**ENTRIES SHOWN:**
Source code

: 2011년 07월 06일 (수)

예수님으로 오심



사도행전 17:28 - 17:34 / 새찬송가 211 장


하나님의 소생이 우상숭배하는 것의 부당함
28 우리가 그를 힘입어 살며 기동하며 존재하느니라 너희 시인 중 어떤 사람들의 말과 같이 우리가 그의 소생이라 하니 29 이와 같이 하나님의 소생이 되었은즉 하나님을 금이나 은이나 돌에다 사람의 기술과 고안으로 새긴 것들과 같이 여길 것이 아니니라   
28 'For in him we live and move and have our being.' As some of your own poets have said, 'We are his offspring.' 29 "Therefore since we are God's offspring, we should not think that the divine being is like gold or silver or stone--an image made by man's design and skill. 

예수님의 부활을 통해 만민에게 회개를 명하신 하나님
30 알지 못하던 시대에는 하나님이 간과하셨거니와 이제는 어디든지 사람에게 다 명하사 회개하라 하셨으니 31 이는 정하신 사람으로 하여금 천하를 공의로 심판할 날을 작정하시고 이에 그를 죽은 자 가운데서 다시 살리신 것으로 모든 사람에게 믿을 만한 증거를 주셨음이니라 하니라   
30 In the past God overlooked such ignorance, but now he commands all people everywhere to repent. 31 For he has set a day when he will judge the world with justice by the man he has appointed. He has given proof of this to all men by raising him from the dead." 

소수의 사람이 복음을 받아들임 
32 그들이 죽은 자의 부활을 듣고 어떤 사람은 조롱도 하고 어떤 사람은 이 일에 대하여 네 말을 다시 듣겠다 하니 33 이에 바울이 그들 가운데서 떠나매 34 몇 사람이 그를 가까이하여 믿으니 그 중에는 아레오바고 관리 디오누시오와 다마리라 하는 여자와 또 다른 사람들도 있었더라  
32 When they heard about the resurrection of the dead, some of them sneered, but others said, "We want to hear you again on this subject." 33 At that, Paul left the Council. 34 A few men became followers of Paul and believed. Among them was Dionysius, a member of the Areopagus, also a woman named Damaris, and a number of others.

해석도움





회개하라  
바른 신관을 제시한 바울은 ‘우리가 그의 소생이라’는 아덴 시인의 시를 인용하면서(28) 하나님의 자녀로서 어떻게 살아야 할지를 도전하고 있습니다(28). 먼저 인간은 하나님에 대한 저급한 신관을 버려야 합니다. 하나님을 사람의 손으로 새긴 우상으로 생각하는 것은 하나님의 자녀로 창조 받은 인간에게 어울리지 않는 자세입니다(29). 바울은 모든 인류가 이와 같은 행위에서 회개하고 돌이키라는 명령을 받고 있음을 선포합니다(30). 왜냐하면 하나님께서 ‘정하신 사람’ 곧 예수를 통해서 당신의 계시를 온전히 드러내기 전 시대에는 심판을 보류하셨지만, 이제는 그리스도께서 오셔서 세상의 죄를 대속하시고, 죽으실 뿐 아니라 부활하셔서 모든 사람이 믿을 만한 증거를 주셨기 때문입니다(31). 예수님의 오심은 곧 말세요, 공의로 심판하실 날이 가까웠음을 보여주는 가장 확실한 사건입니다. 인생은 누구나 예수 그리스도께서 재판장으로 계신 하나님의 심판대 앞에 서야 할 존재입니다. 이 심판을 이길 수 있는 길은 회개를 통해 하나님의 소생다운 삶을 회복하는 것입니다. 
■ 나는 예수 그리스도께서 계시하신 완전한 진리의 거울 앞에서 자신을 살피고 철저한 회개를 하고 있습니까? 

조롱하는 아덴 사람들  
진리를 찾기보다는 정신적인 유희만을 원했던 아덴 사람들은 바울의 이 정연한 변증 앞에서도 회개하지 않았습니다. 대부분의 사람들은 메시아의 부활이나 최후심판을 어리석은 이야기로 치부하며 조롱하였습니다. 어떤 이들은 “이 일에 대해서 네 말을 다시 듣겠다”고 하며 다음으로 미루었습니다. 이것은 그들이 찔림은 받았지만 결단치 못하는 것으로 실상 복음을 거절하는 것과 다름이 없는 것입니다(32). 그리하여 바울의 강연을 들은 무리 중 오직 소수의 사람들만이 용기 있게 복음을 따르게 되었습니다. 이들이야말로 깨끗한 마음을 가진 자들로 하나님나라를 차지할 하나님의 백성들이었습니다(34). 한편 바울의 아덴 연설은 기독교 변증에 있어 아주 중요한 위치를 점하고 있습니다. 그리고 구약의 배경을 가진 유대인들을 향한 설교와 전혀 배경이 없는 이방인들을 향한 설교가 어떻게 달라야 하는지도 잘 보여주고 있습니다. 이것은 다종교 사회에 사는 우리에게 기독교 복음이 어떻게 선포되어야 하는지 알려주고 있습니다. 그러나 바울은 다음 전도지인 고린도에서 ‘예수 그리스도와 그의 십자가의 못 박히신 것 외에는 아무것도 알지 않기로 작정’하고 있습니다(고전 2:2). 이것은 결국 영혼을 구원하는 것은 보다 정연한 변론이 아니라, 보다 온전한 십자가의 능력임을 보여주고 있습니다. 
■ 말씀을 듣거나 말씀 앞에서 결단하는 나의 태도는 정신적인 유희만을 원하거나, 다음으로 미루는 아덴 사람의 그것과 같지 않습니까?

**HOW TO COMPLETE THIS TASK:**
The full set of records above is to be printed exactly as it appears.

**SOLUTION BELOW:**
Source code

: 2011년 07월 06일 (수)

예수님으로 오심



사도행전 17:28 - 17:34 / 새찬송가 211 장


하나님의 소생이 우상숭배하는 것의 부당함
28 우리가 그를 힘입어 살며 기동하며 존재하느니라 너희 시인 중 어떤 사람들의 말과 같이 우리가 그의 소생이라 하니 29 이와 같이 하나님의 소생이 되었은즉 하나님을 금이나 은이나 돌에다 사람의 기술과 고안으로 새긴 것들과 같이 여길 것이 아니니라   
28 'For in him we live and move and have our being.' As some of your own poets have said, 'We are his offspring.' 29 "Therefore since we are God's offspring, we should not think that the divine being is like gold or silver or stone--an image made by man's design and skill. 

예수님의 부활을 통해 만민에게 회개를 명하신 하나님
30 알지 못하던 시대에는 하나님이 간과하셨거니와 이제는 어디든지 사람에게 다 명하사 회개하라 하셨으니 31 이는 정하신 사람으로 하여금 천하를 공의로 심판할 날을 작정하시고 이에 그를 죽은 자 가운데서 다시 살리신 것으로 모든 사람에게 믿을 만한 증거를 주셨음이니라 하니라   
30 In the past God overlooked such ignorance, but now he commands all people everywhere to repent. 31 For he has set a day when he will judge the world with justice by the man he has appointed. He has given proof of this to all men by raising him from the dead." 

소수의 사람이 복음을 받아들임 
32 그들이 죽은 자의 부활을 듣고 어떤 사람은 조롱도 하고 어떤 사람은 이 일에 대하여 네 말을 다시 듣겠다 하니 33 이에 바울이 그들 가운데서 떠나매 34 몇 사람이 그를 가까이하여 믿으니 그 중에는 아레오바고 관리 디오누시오와 다마리라 하는 여자와 또 다른 사람들도 있었더라  
32 When they heard about the resurrection of the dead, some of them sneered, but others said, "We want to hear you again on this subject." 33 At that, Paul left the Council. 34 A few men became followers of Paul and believed. Among them was Dionysius, a member of the Areopagus, also a woman named Damaris, and a number of others.

해석도움





회개하라  
바른 신관을 제시한 바울은 ‘우리가 그의 소생이라’는 아덴 시인의 시를 인용하면서(28) 하나님의 자녀로서 어떻게 살아야 할지를 도전하고 있습니다(28). 먼저 인간은 하나님에 대한 저급한 신관을 버려야 합니다. 하나님을 사람의 손으로 새긴 우상으로 생각하는 것은 하나님의 자녀로 창조 받은 인간에게 어울리지 않는 자세입니다(29). 바울은 모든 인류가 이와 같은 행위에서 회개하고 돌이키라는 명령을 받고 있음을 선포합니다(30). 왜냐하면 하나님께서 ‘정하신 사람’ 곧 예수를 통해서 당신의 계시를 온전히 드러내기 전 시대에는 심판을 보류하셨지만, 이제는 그리스도께서 오셔서 세상의 죄를 대속하시고, 죽으실 뿐 아니라 부활하셔서 모든 사람이 믿을 만한 증거를 주셨기 때문입니다(31). 예수님의 오심은 곧 말세요, 공의로 심판하실 날이 가까웠음을 보여주는 가장 확실한 사건입니다. 인생은 누구나 예수 그리스도께서 재판장으로 계신 하나님의 심판대 앞에 서야 할 존재입니다. 이 심판을 이길 수 있는 길은 회개를 통해 하나님의 소생다운 삶을 회복하는 것입니다. 
■ 나는 예수 그리스도께서 계시하신 완전한 진리의 거울 앞에서 자신을 살피고 철저한 회개를 하고 있습니까? 

조롱하는 아덴 사람들  
진리를 찾기보다는 정신적인 유희만을 원했던 아덴 사람들은 바울의 이 정연한 변증 앞에서도 회개하지 않았습니다. 대부분의 사람들은 메시아의 부활이나 최후심판을 어리석은 이야기로 치부하며 조롱하였습니다. 어떤 이들은 “이 일에 대해서 네 말을 다시 듣겠다”고 하며 다음으로 미루었습니다. 이것은 그들이 찔림은 받았지만 결단치 못하는 것으로 실상 복음을 거절하는 것과 다름이 없는 것입니다(32). 그리하여 바울의 강연을 들은 무리 중 오직 소수의 사람들만이 용기 있게 복음을 따르게 되었습니다. 이들이야말로 깨끗한 마음을 가진 자들로 하나님나라를 차지할 하나님의 백성들이었습니다(34). 한편 바울의 아덴 연설은 기독교 변증에 있어 아주 중요한 위치를 점하고 있습니다. 그리고 구약의 배경을 가진 유대인들을 향한 설교와 전혀 배경이 없는 이방인들을 향한 설교가 어떻게 달라야 하는지도 잘 보여주고 있습니다. 이것은 다종교 사회에 사는 우리에게 기독교 복음이 어떻게 선포되어야 하는지 알려주고 있습니다. 그러나 바울은 다음 전도지인 고린도에서 ‘예수 그리스도와 그의 십자가의 못 박히신 것 외에는 아무것도 알지 않기로 작정’하고 있습니다(고전 2:2). 이것은 결국 영혼을 구원하는 것은 보다 정연한 변론이 아니라, 보다 온전한 십자가의 능력임을 보여주고 있습니다. 
■ 말씀을 듣거나 말씀 앞에서 결단하는 나의 태도는 정신적인 유희만을 원하거나, 다음으로 미루는 아덴 사람의 그것과 같지 않습니까?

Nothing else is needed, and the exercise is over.